_Tasks for this exercise_.
1) In the passage on the TUPE Regulations, change "Summer" to "Autumn" and write out the text starting with "Transfer of Undertakings (Protection of Employment) Regulations" and going on through "Summer of 2003.".
2) List every piece of legislation that the passage on the TUPE Regulations names as having amended the 1981 Regulations.

_Text passage_.
--- BEGIN ---

Transfer of Undertakings (Protection of Employment) Regulations 1981 (SI 1794),
as amended by the Transfer of Undertakings (Protection of Employment)
(Amendment) Regulations 1987 (SI 442), the Trade Union Reform and Employment
Rights Act 1993, the Collective Redundancies and Transfer of Undertakings
(Protection of Employment) (Amendment) Regulations 1995 (SI 1995 No. 2587) and
the Collective Redundancies and Transfer of Undertakings (Protection of
Employment) (Amendment) Regulations 1999 (SI 1925). The Government has
consulted on proposals to take advantage of the various new options outlined in
the revised Directive 2001/23/EC. As a consequence, there are expected to be
amendments to the TUPE Regulations, which are likely to come into effect around
the Summer of 2003.

--- END ---

_Source data_.

--- BEGIN ---

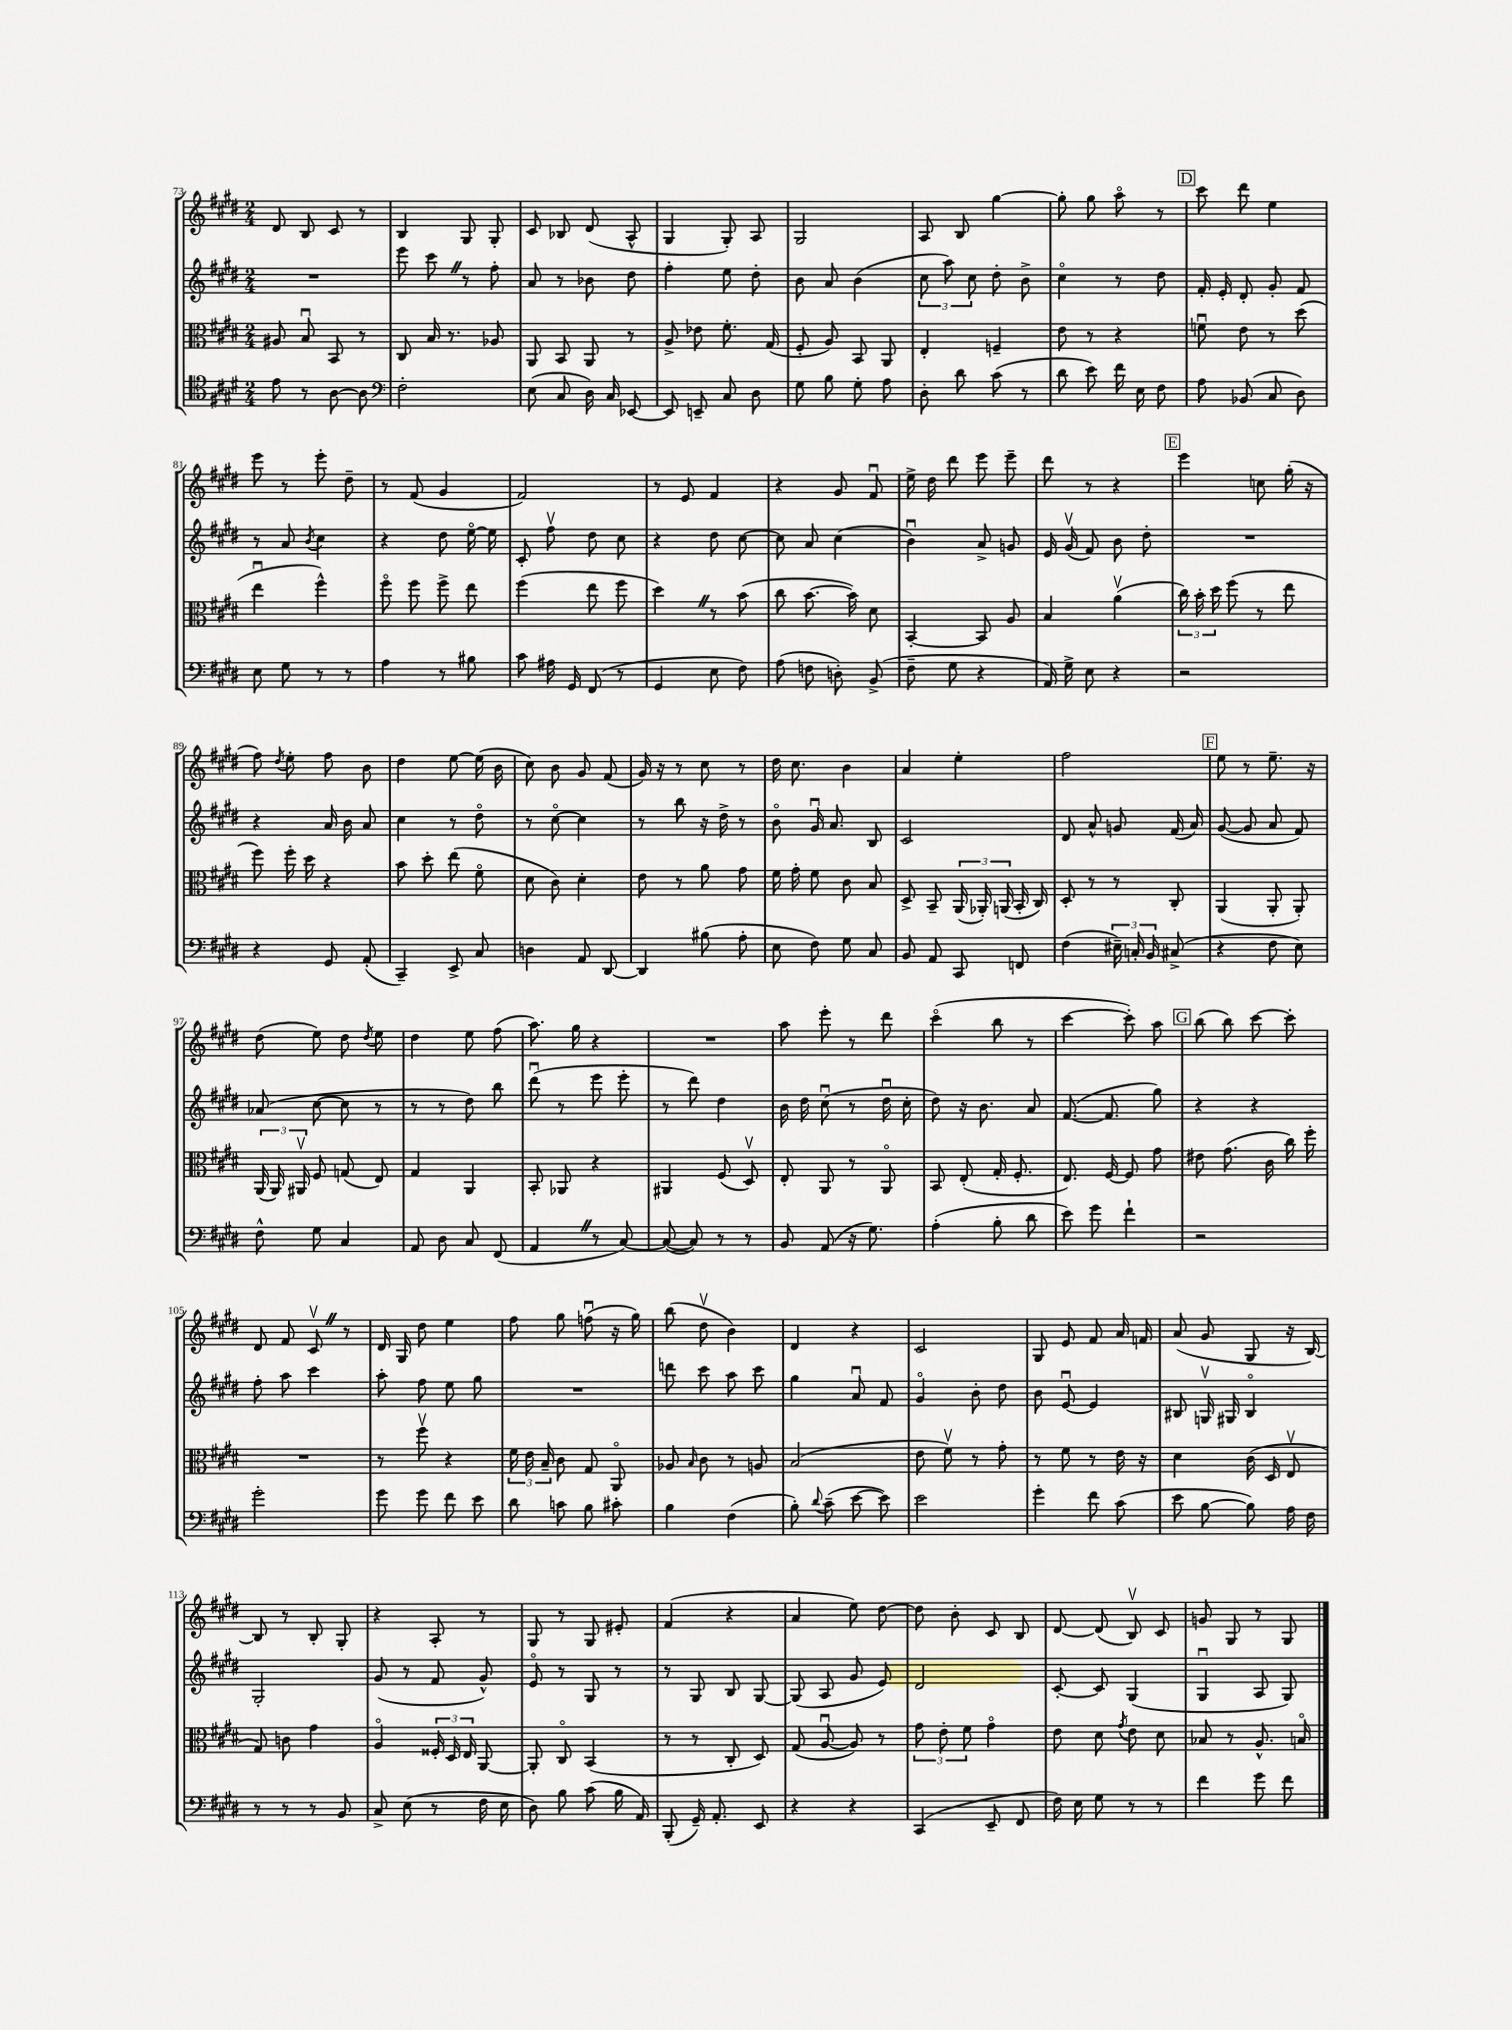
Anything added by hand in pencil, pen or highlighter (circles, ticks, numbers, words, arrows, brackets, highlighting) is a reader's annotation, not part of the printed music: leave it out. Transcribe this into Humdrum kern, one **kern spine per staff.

--- END ---

_Final answers_.
1)
Transfer of Undertakings (Protection of Employment) Regulations 1981 (SI 1794),
as amended by the Transfer of Undertakings (Protection of Employment)
(Amendment) Regulations 1987 (SI 442), the Trade Union Reform and Employment
Rights Act 1993, the Collective Redundancies and Transfer of Undertakings
(Protection of Employment) (Amendment) Regulations 1995 (SI 1995 No. 2587) and
the Collective Redundancies and Transfer of Undertakings (Protection of
Employment) (Amendment) Regulations 1999 (SI 1925). The Government has
consulted on proposals to take advantage of the various new options outlined in
the revised Directive 2001/23/EC. As a consequence, there are expected to be
amendments to the TUPE Regulations, which are likely to come into effect around
the Autumn of 2003.

2)
- Transfer of Undertakings (Protection of Employment) (Amendment) Regulations 1987 (SI 442)
- Trade Union Reform and Employment Rights Act 1993
- Collective Redundancies and Transfer of Undertakings (Protection of Employment) (Amendment) Regulations 1995 (SI 1995 No. 2587)
- Collective Redundancies and Transfer of Undertakings (Protection of Employment) (Amendment) Regulations 1999 (SI 1925)